BEGIN Source excerpt
As a current excellent one-stage detection algorithm, the YOLO [16–18] series algorithm is widely used in various target detection tasks [19–21]. The YOLO algorithm directly uses the regression to detect objects, which effectively improves the detection speed. In addition, due to the excellent network structure design, the YOLO algorithm also has a higher detection accuracy. In previous research, we combined boundary equilibrium generative adversarial networks and YOLOv3 to detect pine cones and achieved certain results [22]. However, this method is only for pine cones on the ground, and its accuracy and speed need to be further improved. Compared with the YOLOv3 algorithm, the YOLOv4 [23] algorithm owns a more balanced speed and accuracy and can be better applied to the actual working environment. However, for the pine cone detection task, the backbone and neck networks of YOLOv4 have room for further improvement. Therefore, this paper designs a new pine cone detection algorithm based on YOLOv4. Its main contributions are as follows. First, we manually collected more images of pine cones based on the previous work. All images were collected in a natural pine forest. At the same time, we used crawler technology to obtain images from the Internet to expand the dataset. Second, we introduced the densely connected convolution network (DenseNet) structure in the YOLOv4 model, which improves the detection performance of the model through feature reuse. Then, we pruned the backbone network to reduce the computational complexity and keep the output dimension unchanged. Finally, to improve the performance of small target detection, we used the idea of scale-equalizing pyramid convolution (SEPC) for reference and designed an improved neck network to achieve feature fusion between different scales.

The rest of this article is organized as follows. Section 2 introduces the data set; Section 3 introduces the YOLOv4 model and related improvements methods; Section 4 introduces the experimental configuration, comparative experiment results, and discussion; Section 5 introduces the conclusions and prospects of this article.
END Source excerpt
BEGIN Raw records
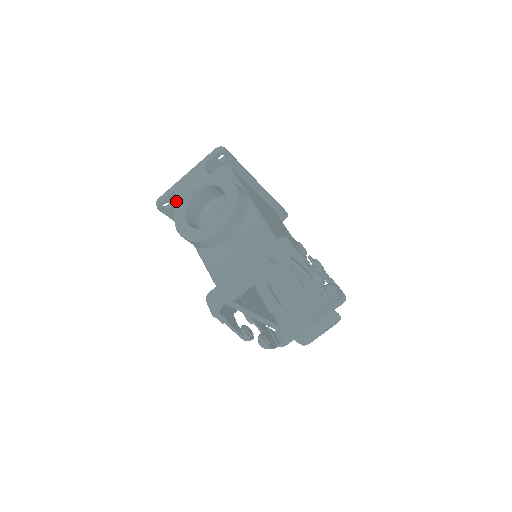
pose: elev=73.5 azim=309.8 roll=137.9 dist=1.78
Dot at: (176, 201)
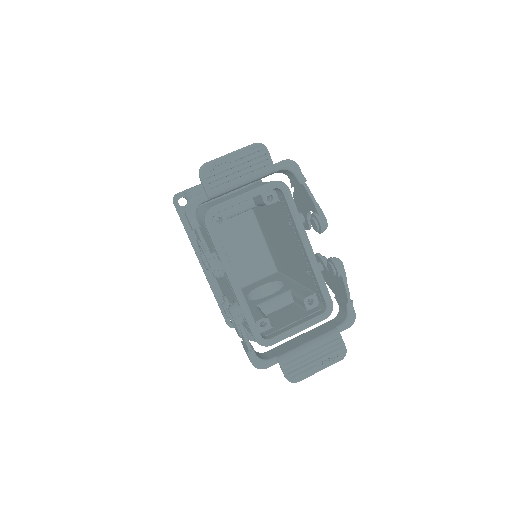
Dot at: occluded
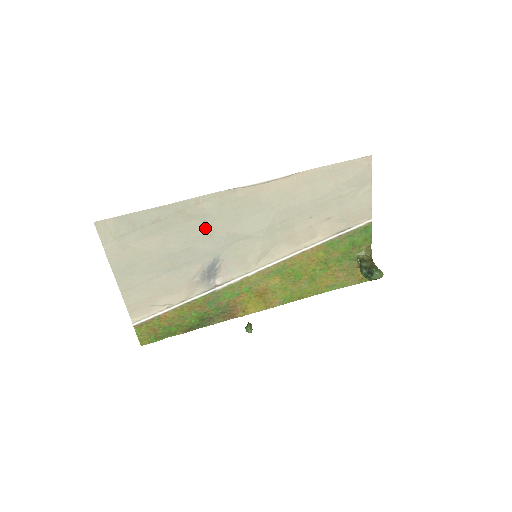
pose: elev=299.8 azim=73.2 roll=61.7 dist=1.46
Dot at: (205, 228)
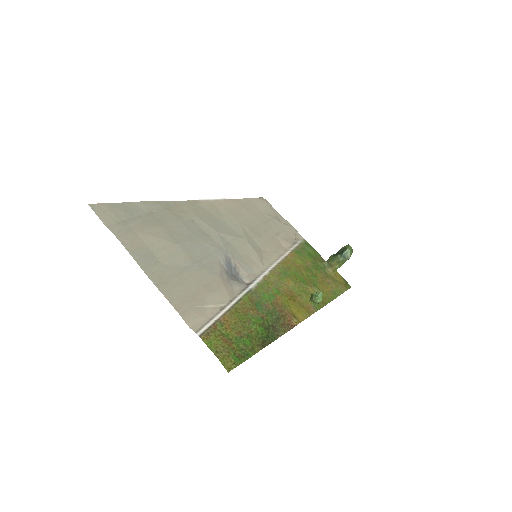
Dot at: (197, 227)
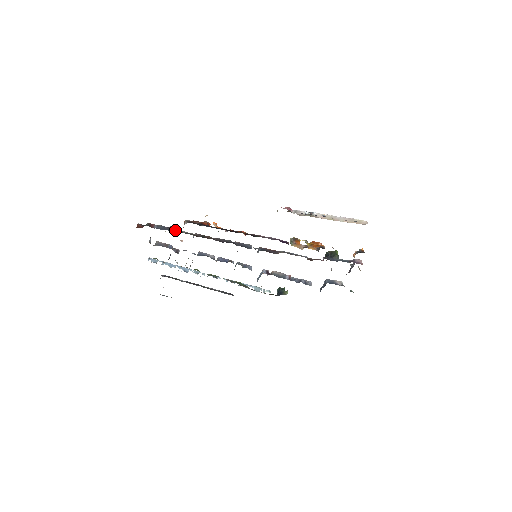
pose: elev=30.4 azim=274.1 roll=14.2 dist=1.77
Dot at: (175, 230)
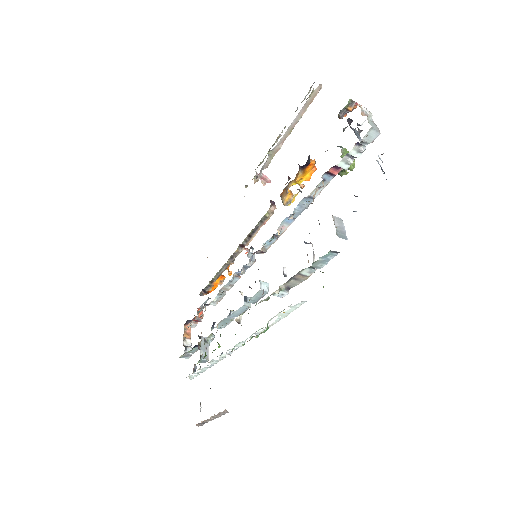
Dot at: (198, 308)
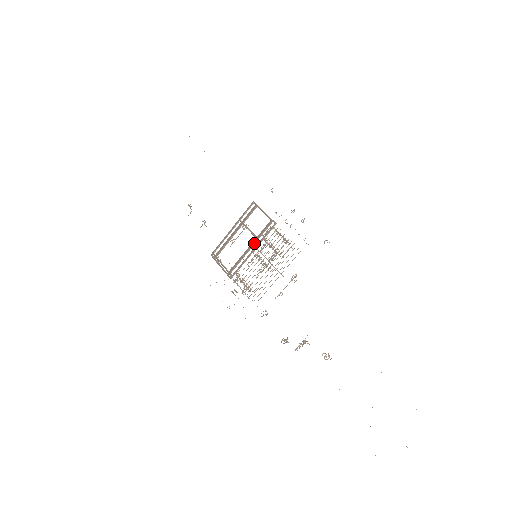
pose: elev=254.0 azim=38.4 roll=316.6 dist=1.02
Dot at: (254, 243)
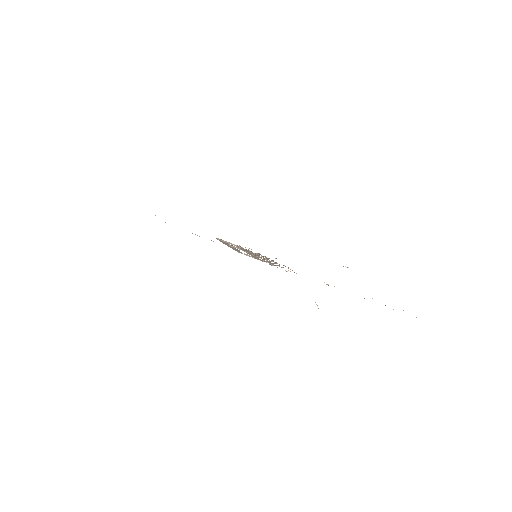
Dot at: occluded
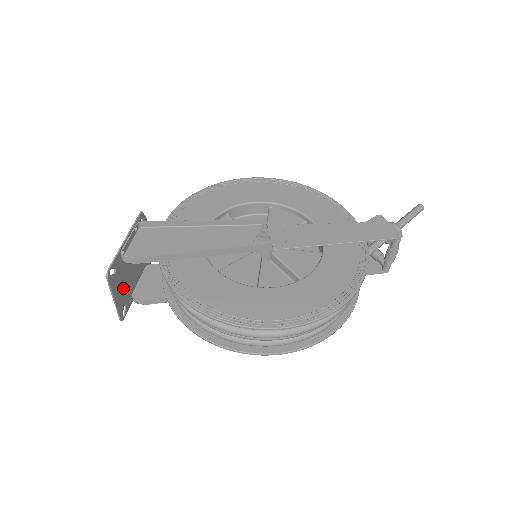
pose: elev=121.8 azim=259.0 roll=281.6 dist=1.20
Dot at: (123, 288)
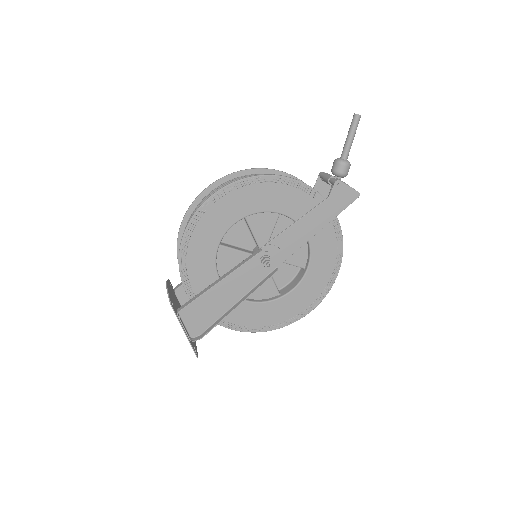
Dot at: occluded
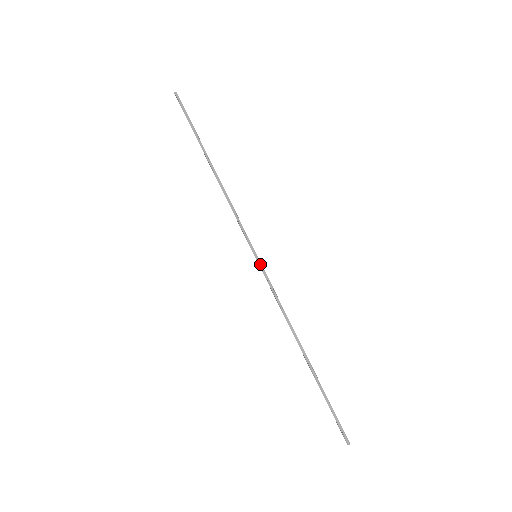
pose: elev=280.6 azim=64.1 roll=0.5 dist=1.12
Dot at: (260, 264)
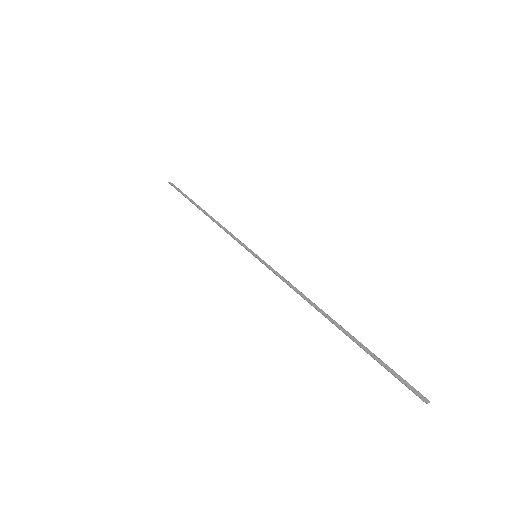
Dot at: (261, 260)
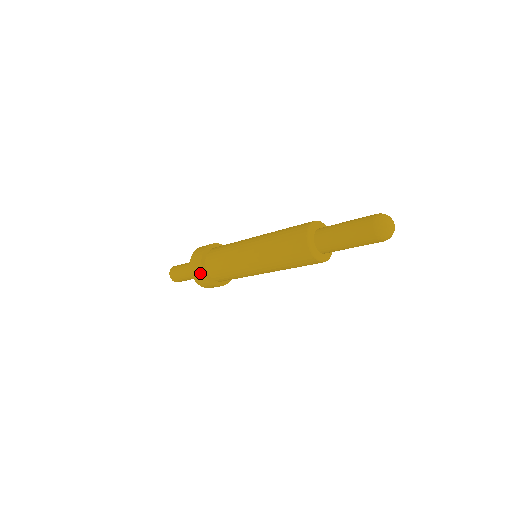
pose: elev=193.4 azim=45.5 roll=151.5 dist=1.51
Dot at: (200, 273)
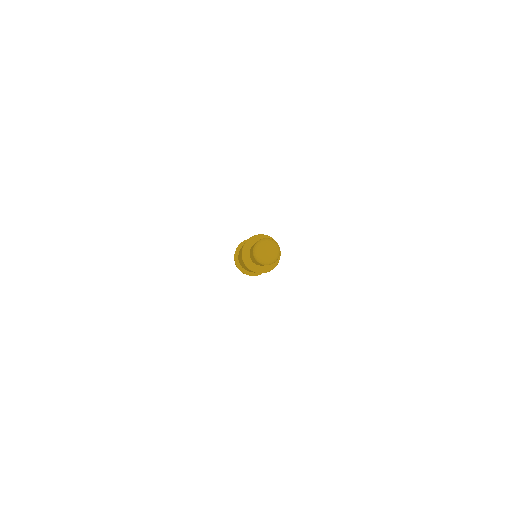
Dot at: occluded
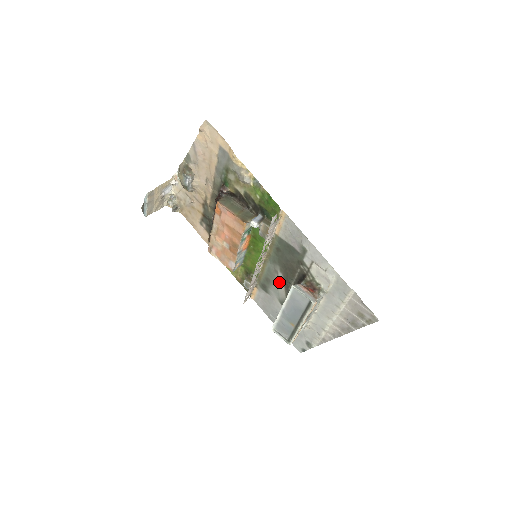
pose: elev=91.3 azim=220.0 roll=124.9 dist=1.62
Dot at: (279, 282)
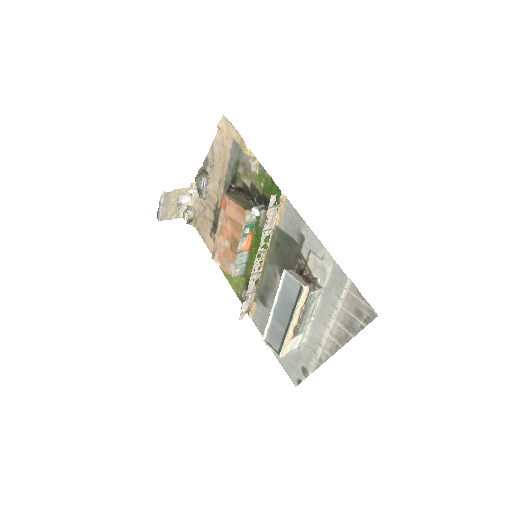
Dot at: (277, 288)
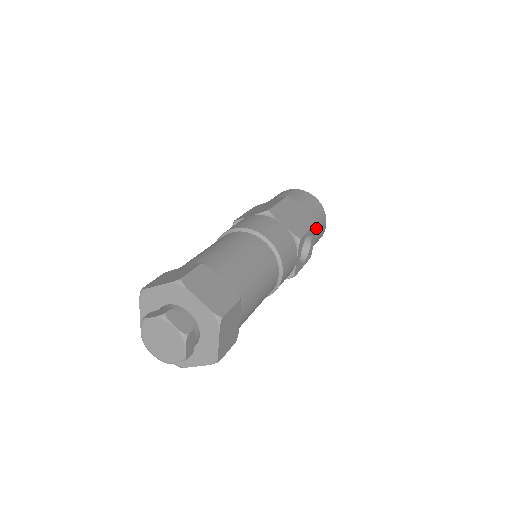
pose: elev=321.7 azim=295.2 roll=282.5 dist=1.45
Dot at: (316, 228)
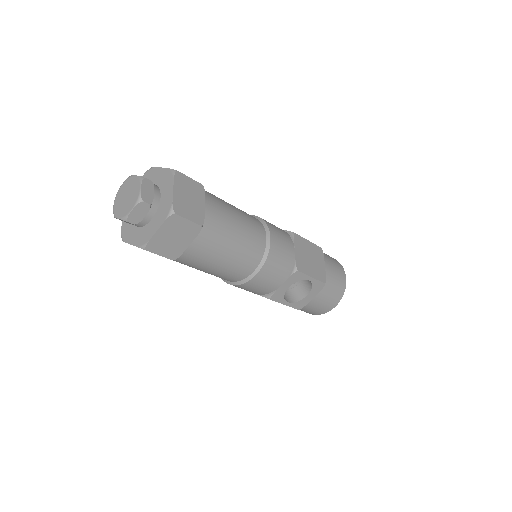
Dot at: (323, 291)
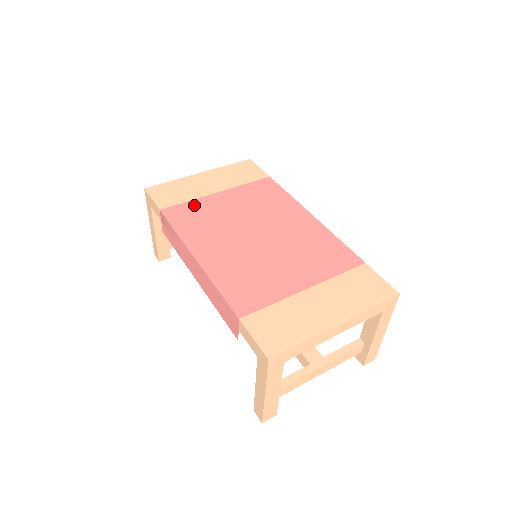
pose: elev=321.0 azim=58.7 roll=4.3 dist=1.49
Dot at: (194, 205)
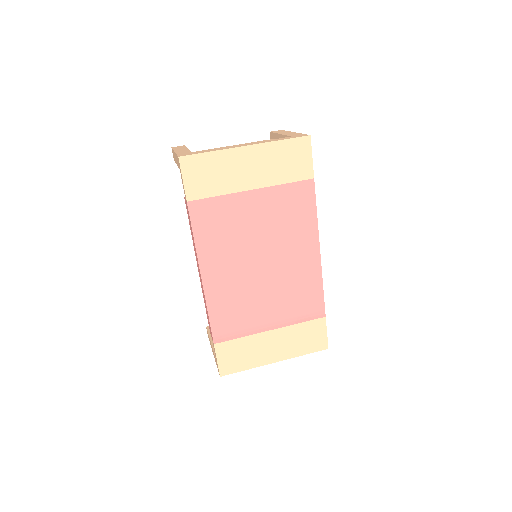
Dot at: (222, 205)
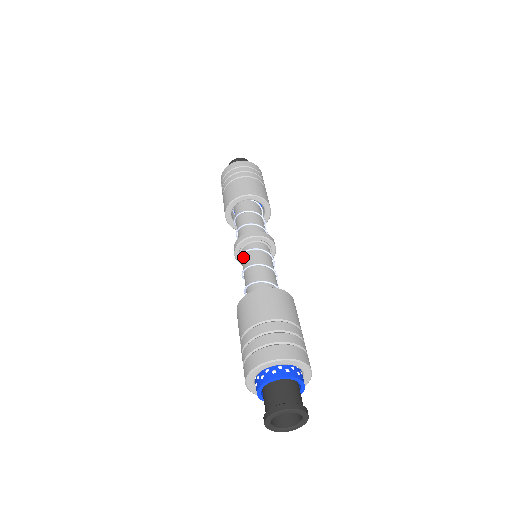
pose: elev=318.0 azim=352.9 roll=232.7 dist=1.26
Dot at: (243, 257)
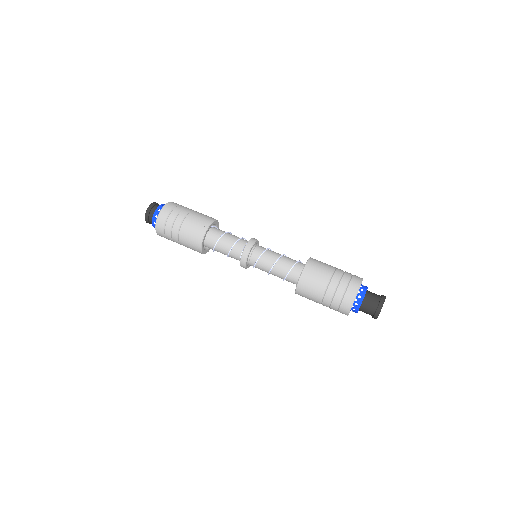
END Raw records
◆ Task 1: Rewrite the pine cone detection text starting at "The rest of" and ending at "of this article.", replacing "prospects" with "future work".
◆ Task 2: Continue the pine cone detection text from where it stops.

◆ Task output 1:
The rest of this article is organized as follows. Section 2 introduces the data set; Section 3 introduces the YOLOv4 model and related improvements methods; Section 4 introduces the experimental configuration, comparative experiment results, and discussion; Section 5 introduces the conclusions and future work of this article.

◆ Task output 2:
2. Dataset and Data Augmentation

2.1. Dataset

In this research, we first manually collected 961 images of pine cones from a forest farm in Jiamusi City, Heilongjiang Province, China from 2019 to 2020. Then, to simulate the complex detection background, we developed a web crawler program to download pine cone images from the Internet. The primary sources of downloaded images are Google and free gallery websites. After manual screening, 450 images are obtained. Finally, we got a pine cone dataset containing 1411 images and divided it into training and validation set according to 8 : 2.

The dataset of this research had the following characteristics. For target selection, the images collected in the dataset include pine cones on the ground, pine cones on trees, mature pine cones, and immature pine cones. Therefore, the method proposed in this research can provide a technical reference for the complete pine cone harvesting process. In addition, we considered the impact of different light intensities: the images were collected on sunny and cloudy days, and the collection time included 8 am, 1 pm, and 3 pm. Moreover, the web crawler technology enriched the detection background of pine cone images and ensured the detection method was more robust. Figure 1 illustrates different pine cone images from the dataset.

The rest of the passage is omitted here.